[Records from a data source]
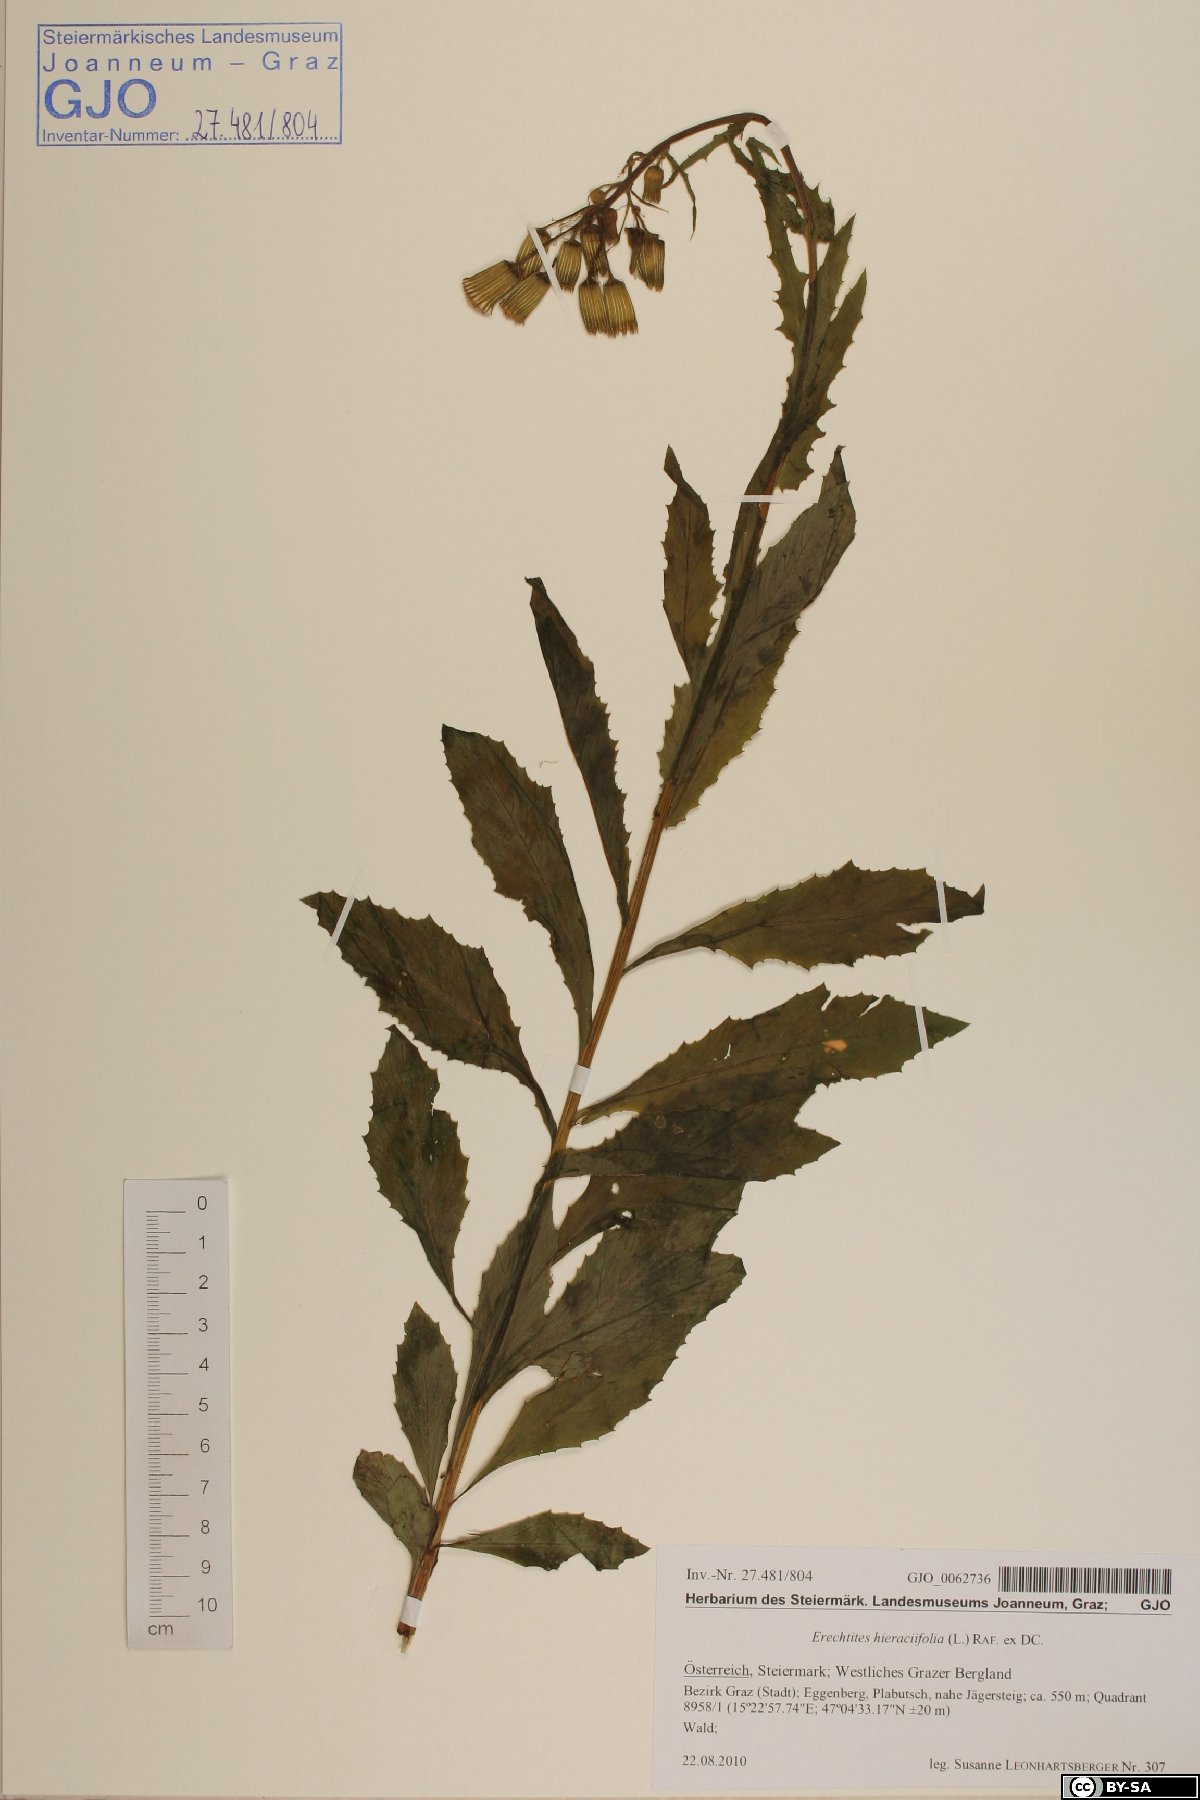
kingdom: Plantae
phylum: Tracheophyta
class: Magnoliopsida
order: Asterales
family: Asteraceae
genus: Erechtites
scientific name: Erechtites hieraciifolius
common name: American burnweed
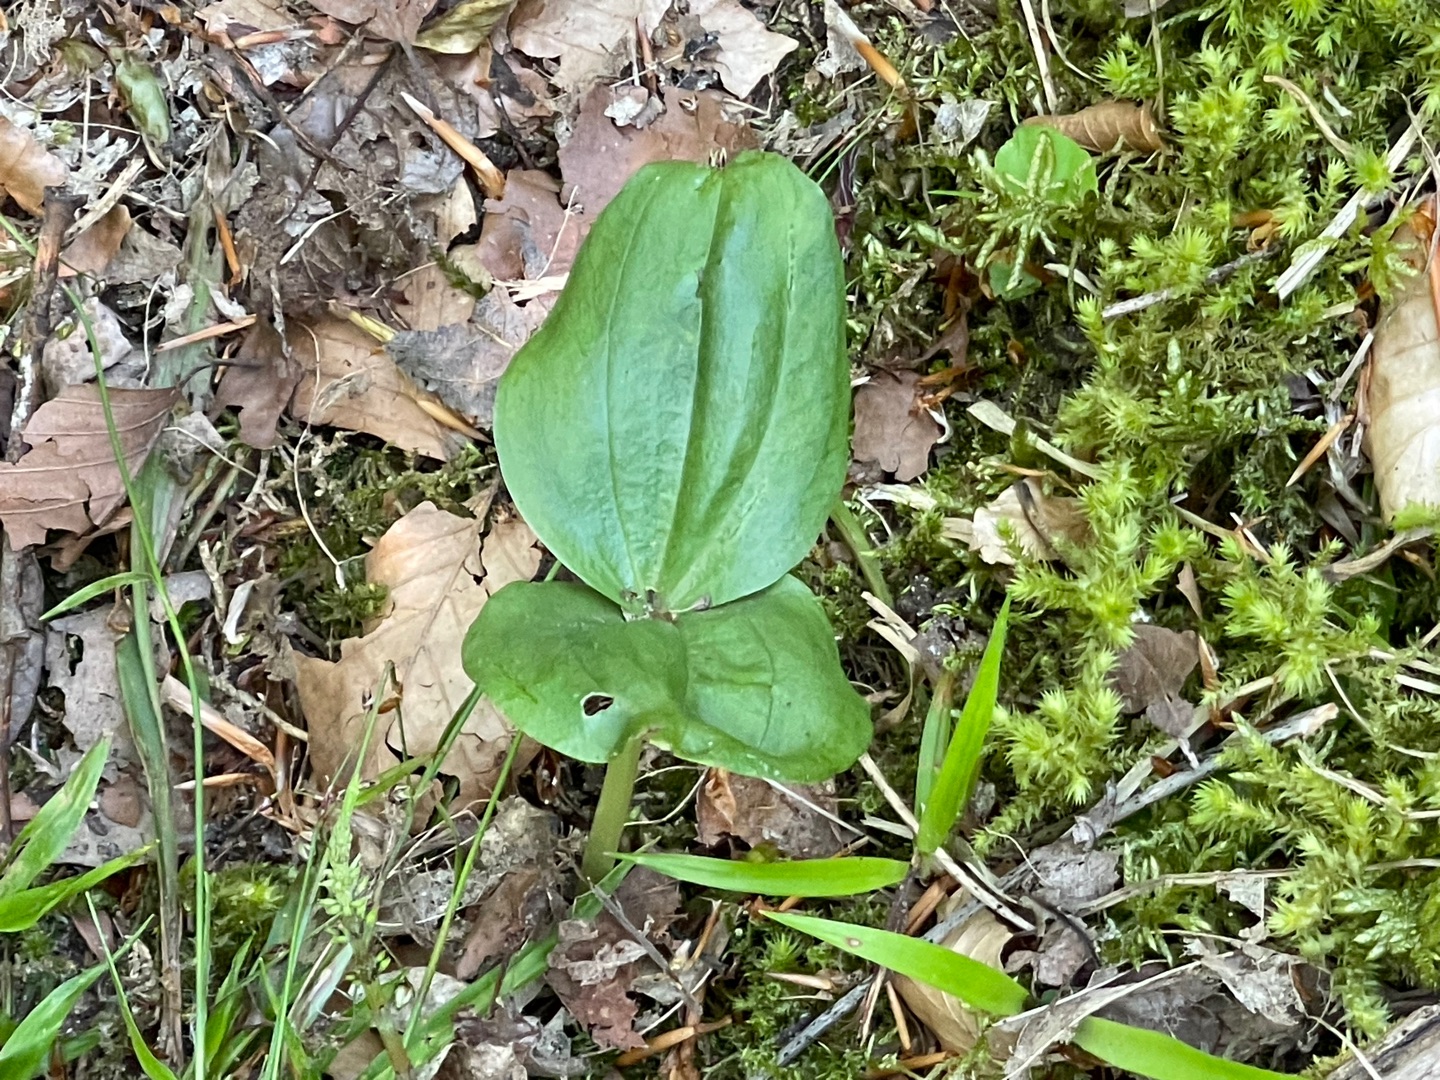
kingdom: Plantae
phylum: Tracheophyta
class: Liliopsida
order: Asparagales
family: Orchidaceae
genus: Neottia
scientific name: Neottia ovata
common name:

*What is asked*
Rewrite as a numbered list the lines from the line containing "family: Asteraceae" through the final line of the records, both ends included, with blank lines omitted. Leave the pictures out of the list.

*The reply*
1. family: Asteraceae
2. genus: Erechtites
3. scientific name: Erechtites hieraciifolius
4. common name: American burnweed
5. kingdom: Plantae
6. phylum: Tracheophyta
7. class: Liliopsida
8. order: Asparagales
9. family: Orchidaceae
10. genus: Neottia
11. scientific name: Neottia ovata
12. common name:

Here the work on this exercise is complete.